Hundreds of writers, editors and other publishing workers have signed a public letter saying they will not work with “Israeli cultural institutions that are complicit or have remained silent observers of crushing oppression of the Palestinians.”
Authors such as Michelle Alexander, Fatima Bhutto, Judith Butler, Annie Ernaux, Abdulrazak Gurnah, Marilyn Hacker, Naomi Klein, Owen Jones, Valeria Luiselli, Carmen Maria Machado, Hisham Matar, China Miéville, Pankaj Mishra, Viet Thanh Nguyen, Tea Obreht , Max Porter, Casey Plett, Derecka Purnell, Sally Rooney, Jacqueline Rose, Arundhati Roy, Cecilia Vicuña and many others signed the document, in the face of “the deepest moral, political and cultural crisis of the 21st century”.
Faced with this crisis, the authors believe they have a role to play: “We cannot, in good conscience, engage with Israeli institutions without questioning their relationship to apartheid and displacement,” they assert in the letter, recalling that “this was the position”. adopted by countless authors against South Africa; This was his contribution to the struggle against apartheid there.
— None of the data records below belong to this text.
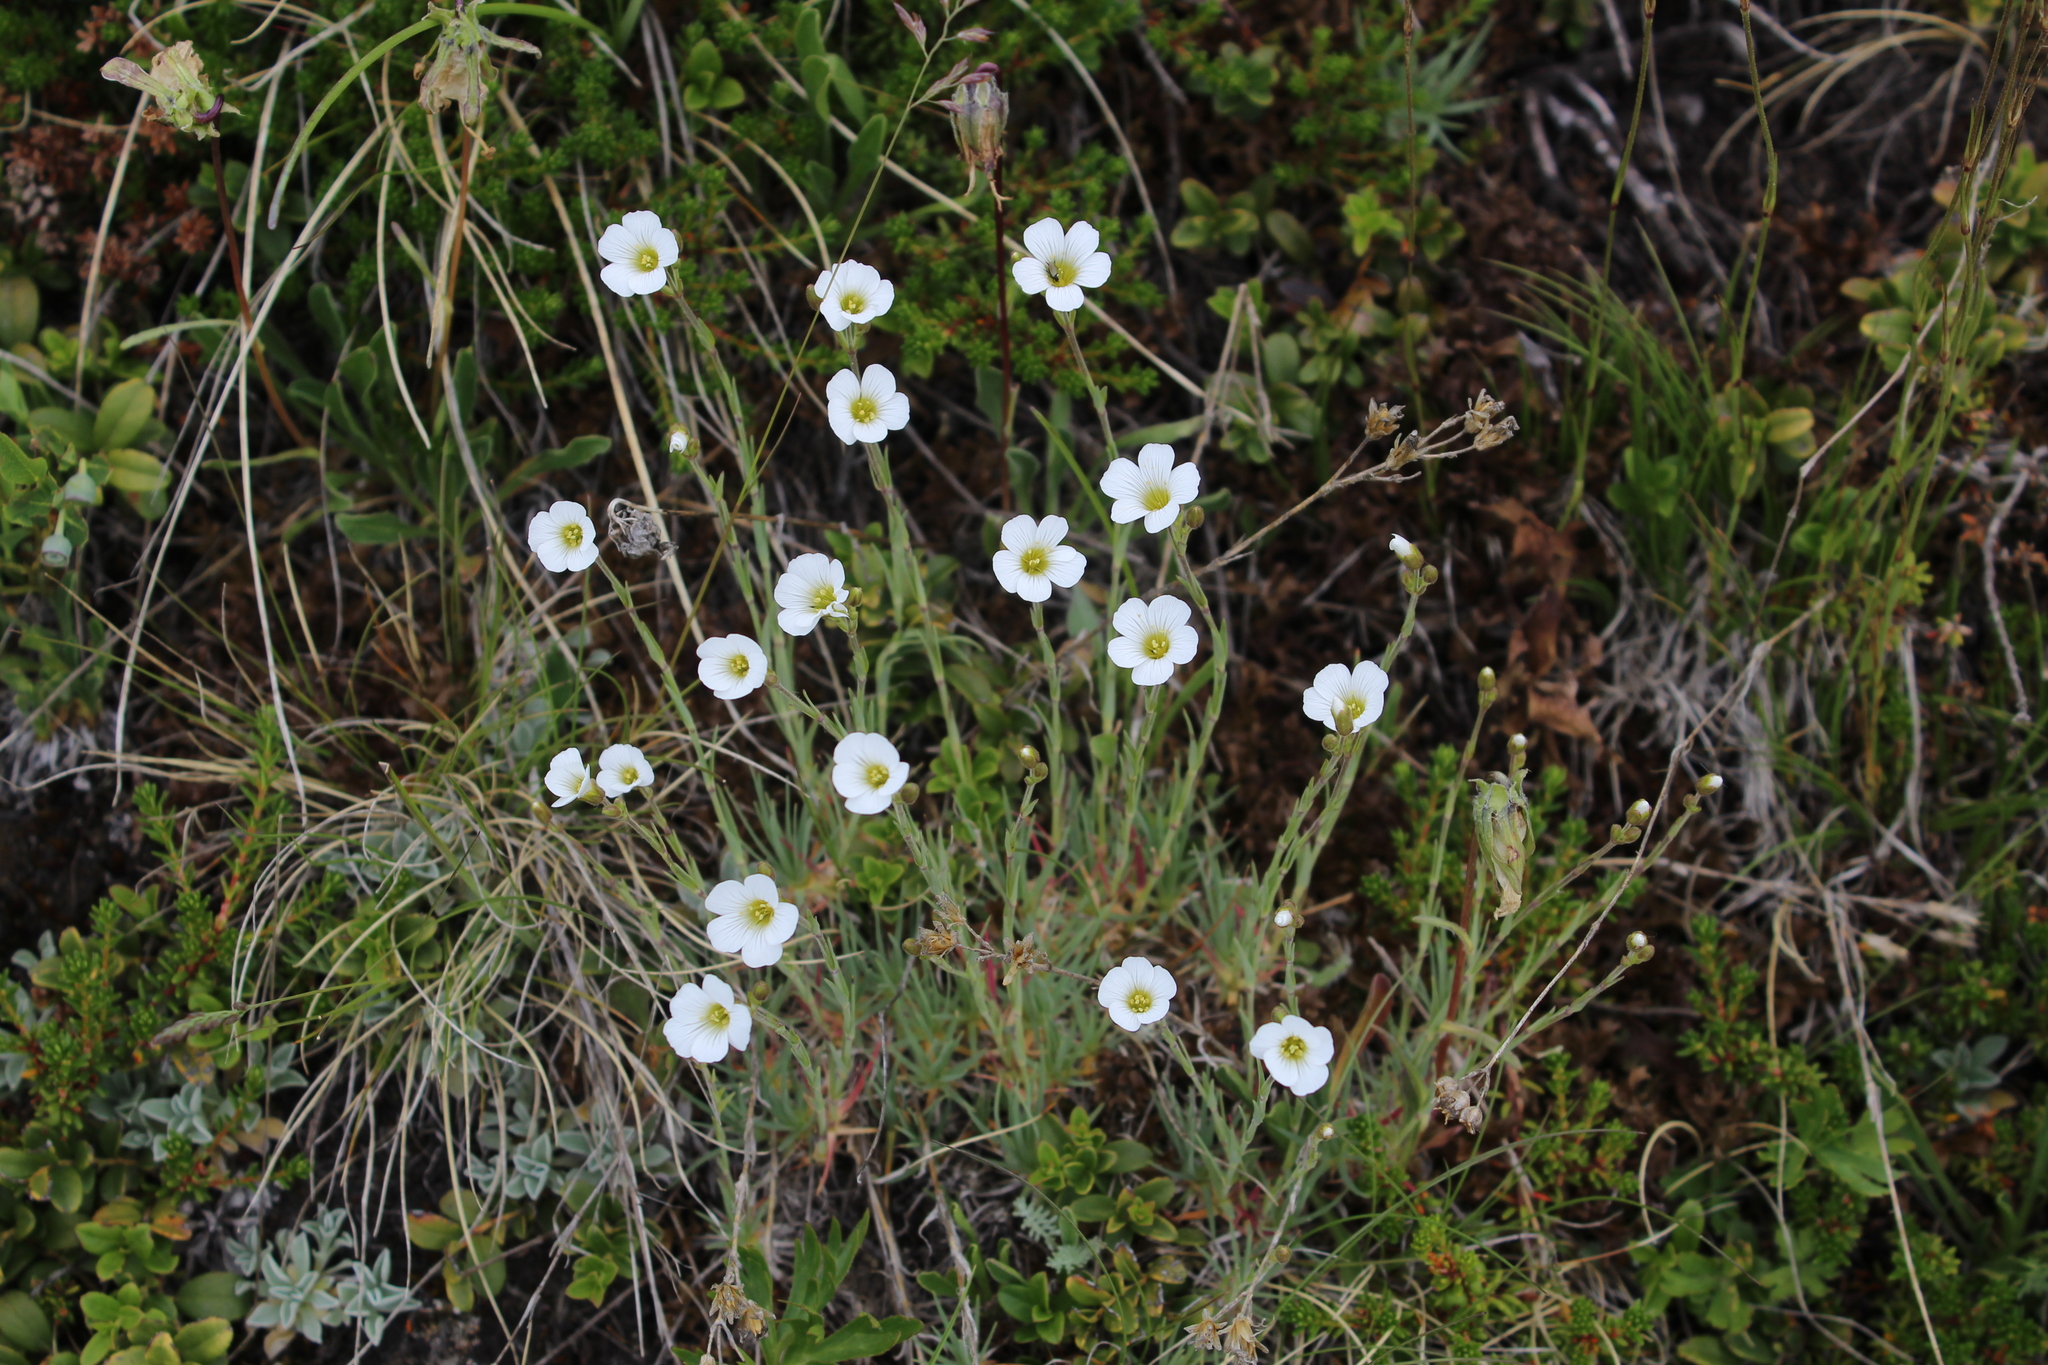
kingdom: Plantae
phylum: Tracheophyta
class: Magnoliopsida
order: Caryophyllales
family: Caryophyllaceae
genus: Cherleria
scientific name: Cherleria circassica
In the text they establish the following:
We will not work with Israeli cultural institutions that are complicit or have remained silent observers of the crushing oppression of Palestinians. We will not cooperate with Israeli institutions, including publishers, festivals, literary agencies and publications that:
- Are complicit in the violation of Palestinian rights, including through discriminatory policies and practices or by covering up and justifying Israel’s occupation, apartheid or genocide.
- They have never publicly recognized the inalienable rights of the Palestinian people enshrined in international law.
Working with these institutions does a disservice to Palestinians, which is why we ask our fellow writers, translators, illustrators and book workers to join us in this commitment. We ask our editors, writers and agents to join us in taking a stand, recognizing our own involvement, our own moral responsibility and stopping collaborating with the Israeli state and complicit Israeli institutions.
The signatories justify the position taken by the war in Gaza, in which “it is not possible to know exactly how many Palestinians Israel has killed since October 2023, because Israel has destroyed all infrastructure, including the ability to count and ‘bury the dead’. According to local authorities, more than 43,000 Palestinians have died in just over a year, including more than 17,000 children.
Here is how they argue:
This is a genocide, as eminent experts and institutions have been declaring for months. Israeli officials speak candidly about their motivations for eliminating the population of Gaza, making the creation of a Palestinian state impossible, and seizing Palestinian land. All this after 75 years of displacement, ethnic cleansing and apartheid.
Culture has played a vital role in normalizing these injustices. Israeli cultural institutions, often working directly with the state, have played a crucial role in covering up, disguising and erasing the dispossession and oppression of millions of Palestinians for decades.